Episode 37 - The PDA Era Was Weird and Amazing

There was a time when phones felt experimental. Before modern smartphones settled into the same flat slabs of glass and aluminum, companies were trying everything they could to stand out. Some phones had physical keyboards, some flipped open, some slid sideways, and others relied on trackballs, styluses, or strange software ideas that only existed for a few years before disappearing entirely.

In this episode, I look back at the PDA and early smartphone era before 2010, when operating systems like Palm OS, Windows Mobile, BlackBerry OS, Symbian, and early Android all competed in completely different ways. I talk about devices like the HTC Mogul, Palm Treo, BlackBerry Curve, HTC G1, and other phones that made mobile technology feel unpredictable and exciting. Features that seem normal now—wireless syncing, multitasking, gesture controls, app sharing, front-facing cameras, and wireless charging—often appeared years earlier in forms most people have forgotten.
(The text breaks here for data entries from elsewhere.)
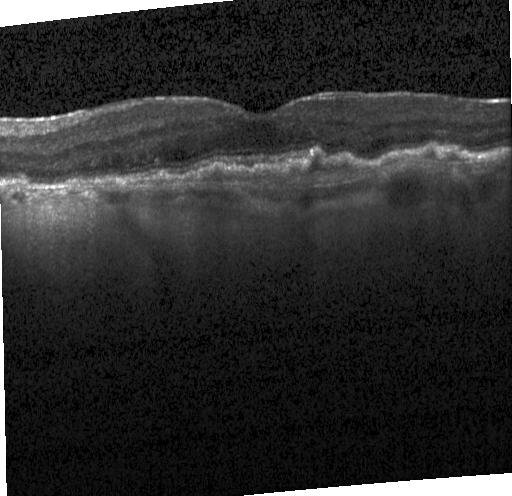

Retinal OCT cross-section showing a choroidal neovascular membrane.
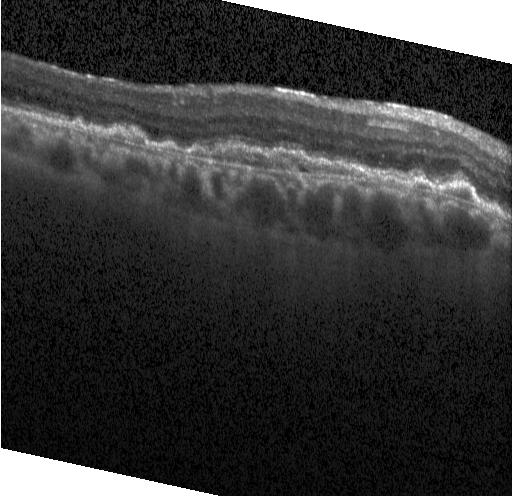

Assessment: choroidal neovascularization.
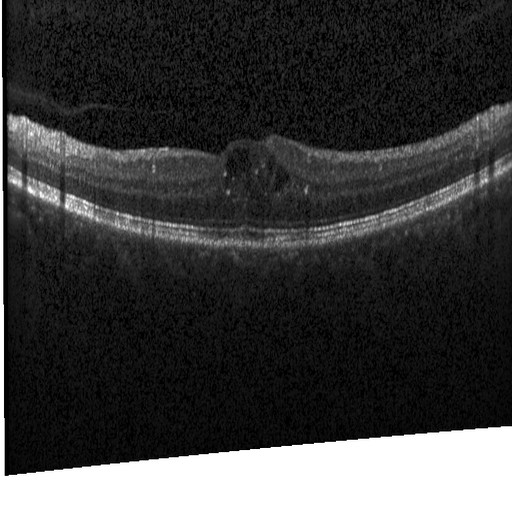
Retinal OCT B-scan, Heidelberg Spectralis — Dx: diabetic macular edema.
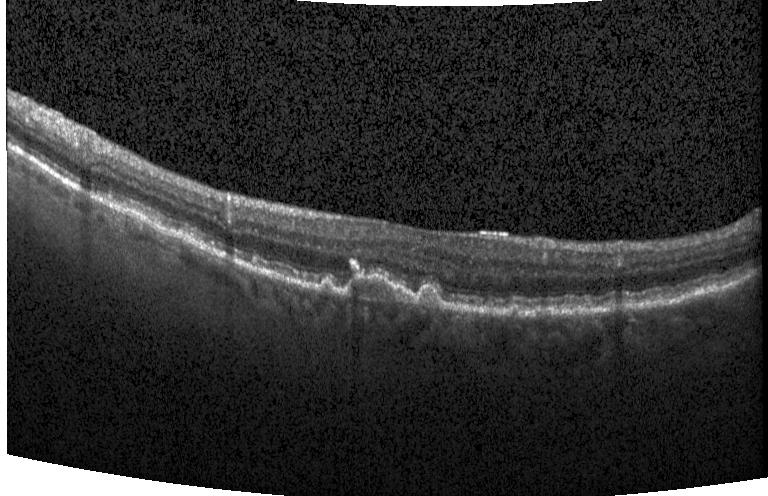 Heidelberg Spectralis OCT system. Optical coherence tomography scan. Spectral-domain optical coherence tomography. Dx: a choroidal neovascular membrane.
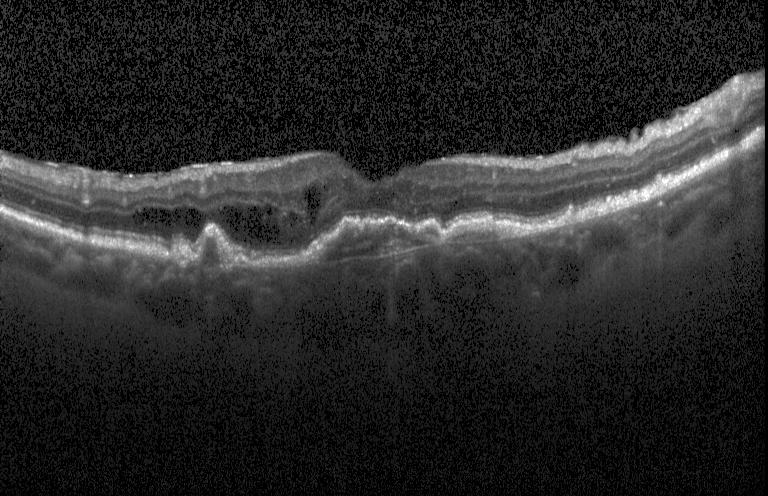

Fovea-centered. OCT B-scan. Spectral-domain OCT. Heidelberg Spectralis OCT system.
Diagnosis: a choroidal neovascular membrane.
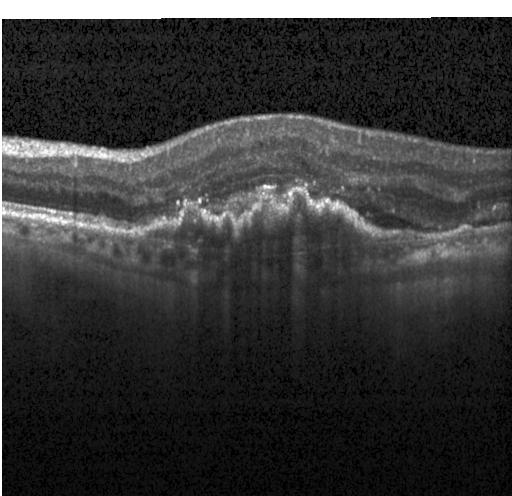 Finding: a choroidal neovascular membrane.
This episode is less about nostalgia for old hardware and more about what made that era feel different. Phones had personality. Operating systems had identities. Manufacturers experimented constantly because nobody had fully figured out what a smartphone was supposed to be yet. In a time where modern devices feel increasingly similar, revisiting the PDA era is a reminder that technology once felt a lot more strange, creative, and personal.